*** Opening PAGE TEXT ***

On Fri, Aug 7, 2009 at 8:14 PM, John Harrop <jharrop...@gmail.com> wrote:

> Your core loop seems to be:
> (loop [zr (double 0.0)
>          zi (double 0.0)
>          zr2 (double 0.0)
>          zi2 (double 0.0)
>          iterations-remaining iterations-remaining]
>     (if (and (not (neg? iterations-remaining))
>              (< (+ zr2 zi2) limit-square))
>       (let [new-zi (double (+ (* (* f2 zr) zi) pi))
>             new-zr (double (+ (- zr2 zi2) pr))
>             new-zr2 (double (* new-zr new-zr))
>             new-zi2 (double (* new-zi new-zi))]
>         (recur new-zr new-zi new-zr2 new-zi2 (dec iterations-remaining)))
>
> What I suggest is
>
> (loop [zr (double 0.0)
>        zi (double 0.0)
>        i (int (inc iterations-remaining))]
>   (let [zr2 (* zr zr)
>         zi2 (* zi zi)]
>     (if (and (not (= 0 i)) (< (+ zr2 zi2 limit-square)))

*** Closing PAGE TEXT ***

#### DIRECTIONS FOR THIS TASK:
In the email above, which names are bound in the let that begins "(let [new-zi"?

*** Opening DATASET CONTENT ***

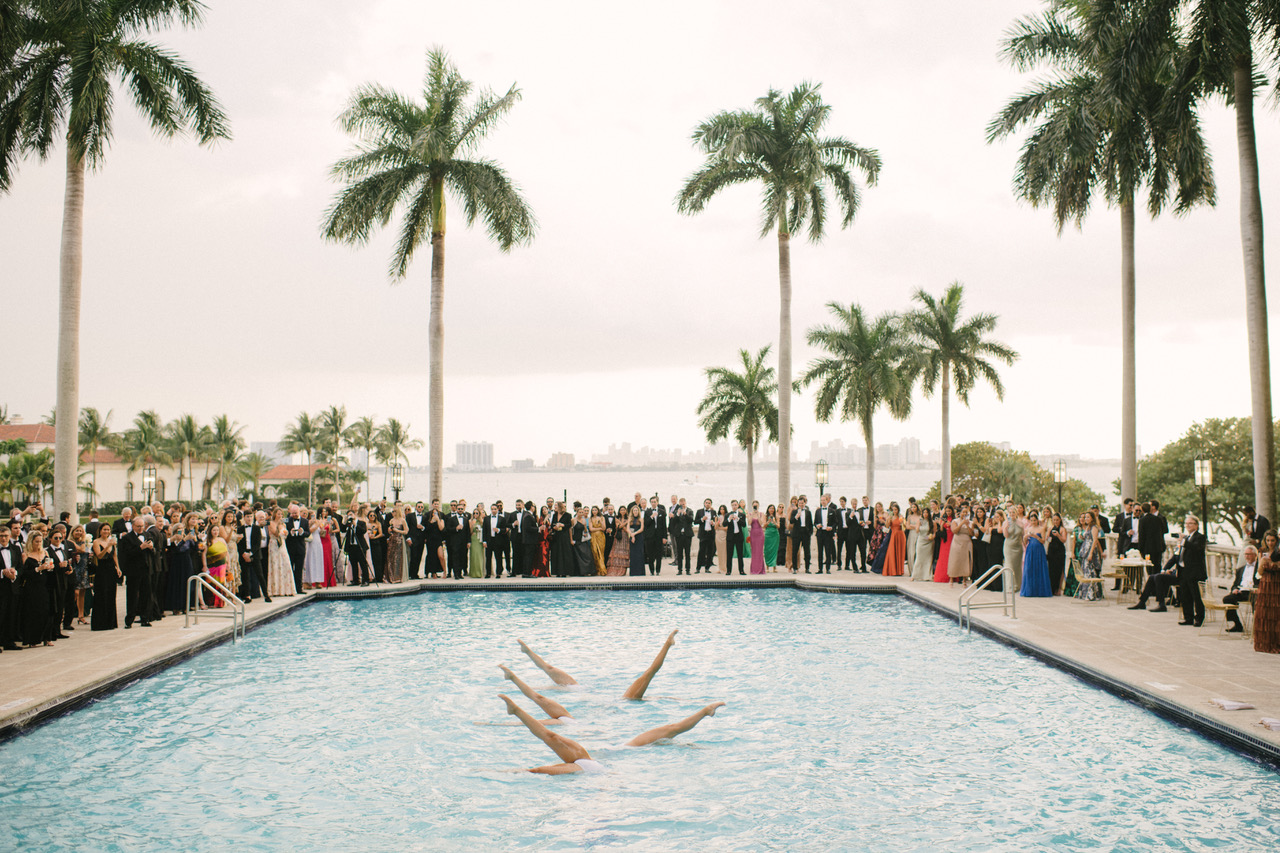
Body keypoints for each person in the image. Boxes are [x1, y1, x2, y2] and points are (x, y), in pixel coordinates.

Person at [499, 694, 726, 774]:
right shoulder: (566, 723)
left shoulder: (567, 725)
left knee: (539, 763)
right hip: (615, 754)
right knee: (545, 751)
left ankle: (705, 711)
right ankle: (516, 711)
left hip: (604, 761)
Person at [1175, 515, 1207, 626]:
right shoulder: (1187, 537)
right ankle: (1188, 617)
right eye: (1186, 523)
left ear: (1196, 525)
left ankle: (1199, 618)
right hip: (1184, 570)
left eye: (1190, 523)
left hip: (1195, 572)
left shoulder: (1200, 537)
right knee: (1185, 595)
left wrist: (1183, 541)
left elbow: (1197, 548)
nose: (1188, 525)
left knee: (1196, 596)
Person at [1223, 546, 1260, 632]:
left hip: (1254, 592)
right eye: (1245, 554)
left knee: (1256, 602)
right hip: (1242, 592)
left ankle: (1257, 626)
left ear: (1255, 555)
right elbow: (1235, 584)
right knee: (1227, 599)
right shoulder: (1240, 569)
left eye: (1249, 554)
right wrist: (1234, 589)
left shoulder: (1259, 568)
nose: (1247, 556)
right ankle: (1237, 624)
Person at [1254, 530, 1279, 653]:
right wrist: (1262, 562)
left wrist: (1274, 563)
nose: (1270, 543)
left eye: (1272, 540)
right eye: (1268, 540)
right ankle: (1265, 642)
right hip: (1265, 583)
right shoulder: (1262, 551)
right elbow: (1259, 572)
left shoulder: (1278, 552)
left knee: (1276, 612)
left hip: (1277, 584)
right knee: (1264, 612)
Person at [1019, 509, 1052, 597]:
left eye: (1034, 520)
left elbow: (1043, 541)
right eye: (1032, 520)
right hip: (1030, 550)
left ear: (1037, 520)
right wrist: (1025, 537)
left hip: (1039, 549)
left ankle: (1040, 590)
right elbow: (1025, 543)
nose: (1033, 522)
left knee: (1039, 569)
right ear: (1029, 521)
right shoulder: (1027, 529)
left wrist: (1035, 536)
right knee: (1029, 569)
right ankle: (1029, 590)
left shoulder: (1041, 529)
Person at [267, 509, 296, 597]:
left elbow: (284, 536)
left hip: (282, 545)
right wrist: (279, 529)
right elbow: (275, 534)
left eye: (281, 514)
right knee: (275, 565)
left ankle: (287, 589)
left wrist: (286, 532)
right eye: (278, 514)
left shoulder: (283, 524)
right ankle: (275, 590)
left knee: (285, 563)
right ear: (275, 514)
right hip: (274, 545)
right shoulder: (271, 523)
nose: (280, 516)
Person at [1076, 511, 1104, 602]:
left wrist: (1091, 553)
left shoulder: (1094, 527)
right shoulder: (1087, 527)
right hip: (1084, 550)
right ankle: (1084, 593)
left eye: (1088, 517)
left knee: (1090, 571)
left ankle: (1091, 593)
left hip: (1090, 551)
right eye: (1085, 517)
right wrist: (1082, 537)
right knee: (1085, 571)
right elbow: (1088, 538)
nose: (1086, 519)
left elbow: (1095, 540)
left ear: (1092, 518)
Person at [283, 504, 309, 595]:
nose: (294, 515)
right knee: (290, 569)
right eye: (292, 513)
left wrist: (302, 533)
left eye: (296, 513)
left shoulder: (305, 521)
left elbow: (308, 533)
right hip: (290, 548)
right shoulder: (286, 521)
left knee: (299, 569)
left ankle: (299, 588)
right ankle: (290, 588)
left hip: (301, 548)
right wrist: (290, 533)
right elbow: (284, 533)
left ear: (299, 512)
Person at [947, 507, 973, 585]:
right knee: (955, 559)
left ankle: (964, 579)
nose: (964, 514)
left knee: (965, 561)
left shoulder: (971, 522)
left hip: (966, 542)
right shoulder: (955, 521)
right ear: (960, 513)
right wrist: (961, 523)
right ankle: (951, 578)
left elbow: (972, 534)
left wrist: (967, 525)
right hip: (957, 542)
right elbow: (954, 531)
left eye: (966, 512)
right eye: (963, 512)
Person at [1003, 504, 1025, 590]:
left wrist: (1025, 546)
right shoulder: (1006, 522)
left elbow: (1022, 536)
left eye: (1013, 512)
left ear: (1016, 513)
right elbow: (1006, 536)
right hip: (1009, 547)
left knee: (1017, 567)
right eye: (1010, 512)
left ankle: (1018, 586)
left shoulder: (1021, 523)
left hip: (1018, 547)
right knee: (1009, 565)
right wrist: (1006, 527)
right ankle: (1009, 586)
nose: (1012, 514)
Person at [790, 496, 814, 573]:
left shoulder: (808, 512)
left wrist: (810, 533)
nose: (801, 504)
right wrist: (796, 516)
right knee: (795, 551)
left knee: (807, 552)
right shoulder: (794, 511)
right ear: (798, 504)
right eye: (800, 503)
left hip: (806, 534)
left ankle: (807, 568)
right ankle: (794, 568)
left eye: (802, 503)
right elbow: (791, 521)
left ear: (805, 503)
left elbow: (810, 523)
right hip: (797, 533)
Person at [815, 494, 837, 574]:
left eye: (824, 500)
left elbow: (835, 523)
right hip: (820, 533)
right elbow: (815, 522)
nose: (823, 502)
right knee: (820, 552)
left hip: (828, 534)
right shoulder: (817, 511)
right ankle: (820, 569)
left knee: (828, 551)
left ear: (827, 501)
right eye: (822, 500)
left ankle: (828, 569)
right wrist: (817, 526)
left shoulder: (832, 511)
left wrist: (831, 528)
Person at [1046, 513, 1068, 594]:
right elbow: (1047, 539)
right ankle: (1051, 588)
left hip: (1059, 551)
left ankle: (1058, 589)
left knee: (1059, 569)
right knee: (1051, 569)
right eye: (1054, 520)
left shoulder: (1062, 529)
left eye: (1057, 520)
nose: (1055, 521)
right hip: (1052, 550)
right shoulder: (1050, 528)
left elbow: (1064, 540)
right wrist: (1047, 537)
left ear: (1060, 520)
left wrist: (1058, 535)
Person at [884, 502, 907, 577]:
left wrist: (902, 523)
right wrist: (887, 520)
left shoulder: (901, 517)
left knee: (899, 552)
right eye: (893, 510)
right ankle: (892, 570)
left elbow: (904, 527)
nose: (894, 511)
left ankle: (899, 571)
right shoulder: (890, 517)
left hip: (900, 535)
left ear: (898, 510)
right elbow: (887, 527)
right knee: (892, 552)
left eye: (896, 510)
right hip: (893, 535)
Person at [694, 499, 717, 574]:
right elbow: (695, 522)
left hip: (711, 534)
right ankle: (698, 568)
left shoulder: (713, 512)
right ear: (704, 503)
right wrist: (702, 519)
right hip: (703, 534)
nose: (707, 504)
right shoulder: (699, 511)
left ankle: (707, 567)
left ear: (711, 504)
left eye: (709, 503)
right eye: (706, 503)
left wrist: (713, 523)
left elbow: (716, 523)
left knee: (710, 552)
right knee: (701, 552)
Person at [386, 505, 408, 583]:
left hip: (399, 540)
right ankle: (391, 577)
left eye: (394, 511)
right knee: (390, 558)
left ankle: (398, 577)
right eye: (392, 511)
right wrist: (390, 530)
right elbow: (390, 531)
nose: (393, 513)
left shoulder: (403, 520)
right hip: (392, 540)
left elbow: (406, 531)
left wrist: (397, 530)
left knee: (398, 558)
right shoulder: (391, 520)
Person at [571, 507, 594, 577]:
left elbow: (585, 531)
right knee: (577, 556)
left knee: (588, 554)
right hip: (576, 540)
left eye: (582, 512)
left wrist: (584, 527)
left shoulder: (584, 520)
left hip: (582, 540)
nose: (581, 514)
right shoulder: (573, 520)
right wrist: (571, 540)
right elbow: (570, 530)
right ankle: (579, 572)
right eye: (579, 512)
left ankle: (588, 571)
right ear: (577, 513)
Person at [747, 502, 766, 575]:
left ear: (758, 506)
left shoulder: (762, 514)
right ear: (752, 506)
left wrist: (758, 515)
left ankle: (760, 569)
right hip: (753, 533)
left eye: (756, 505)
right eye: (754, 506)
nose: (755, 507)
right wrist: (752, 514)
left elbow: (762, 523)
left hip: (760, 533)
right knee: (754, 551)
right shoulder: (750, 514)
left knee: (760, 551)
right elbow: (749, 523)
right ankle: (754, 569)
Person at [628, 505, 646, 577]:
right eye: (634, 510)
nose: (635, 512)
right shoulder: (630, 519)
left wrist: (634, 534)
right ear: (632, 511)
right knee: (633, 554)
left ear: (638, 511)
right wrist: (631, 535)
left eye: (636, 510)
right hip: (632, 538)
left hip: (639, 537)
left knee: (639, 554)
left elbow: (642, 529)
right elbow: (628, 528)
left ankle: (640, 571)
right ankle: (633, 572)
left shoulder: (641, 519)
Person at [589, 506, 607, 576]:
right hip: (593, 537)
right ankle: (597, 570)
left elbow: (604, 528)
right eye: (593, 510)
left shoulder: (602, 518)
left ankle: (602, 570)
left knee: (601, 553)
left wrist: (601, 522)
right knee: (595, 552)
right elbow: (591, 529)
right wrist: (599, 528)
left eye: (595, 510)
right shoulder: (591, 519)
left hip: (601, 537)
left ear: (598, 511)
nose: (594, 511)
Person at [467, 506, 484, 579]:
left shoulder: (482, 522)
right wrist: (472, 525)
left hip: (479, 540)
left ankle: (479, 573)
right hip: (473, 540)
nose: (475, 515)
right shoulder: (470, 521)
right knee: (473, 556)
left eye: (477, 513)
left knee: (479, 557)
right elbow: (469, 532)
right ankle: (473, 573)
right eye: (474, 513)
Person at [763, 505, 779, 572]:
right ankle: (767, 566)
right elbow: (764, 526)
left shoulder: (776, 516)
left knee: (774, 550)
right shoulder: (765, 516)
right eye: (770, 508)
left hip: (775, 534)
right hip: (768, 533)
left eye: (773, 508)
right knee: (767, 550)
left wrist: (774, 522)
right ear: (768, 509)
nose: (772, 510)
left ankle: (774, 567)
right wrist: (768, 521)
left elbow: (778, 526)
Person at [714, 505, 729, 574]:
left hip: (724, 535)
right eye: (721, 509)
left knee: (724, 552)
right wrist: (717, 522)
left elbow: (726, 528)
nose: (722, 511)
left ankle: (725, 567)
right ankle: (720, 568)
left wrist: (720, 528)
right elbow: (715, 527)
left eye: (723, 509)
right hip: (718, 535)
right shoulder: (718, 517)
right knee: (719, 552)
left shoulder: (727, 517)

*** Closing DATASET CONTENT ***

#### SOLUTION TO THE PROBLEM:
new-zi, new-zr, new-zr2, new-zi2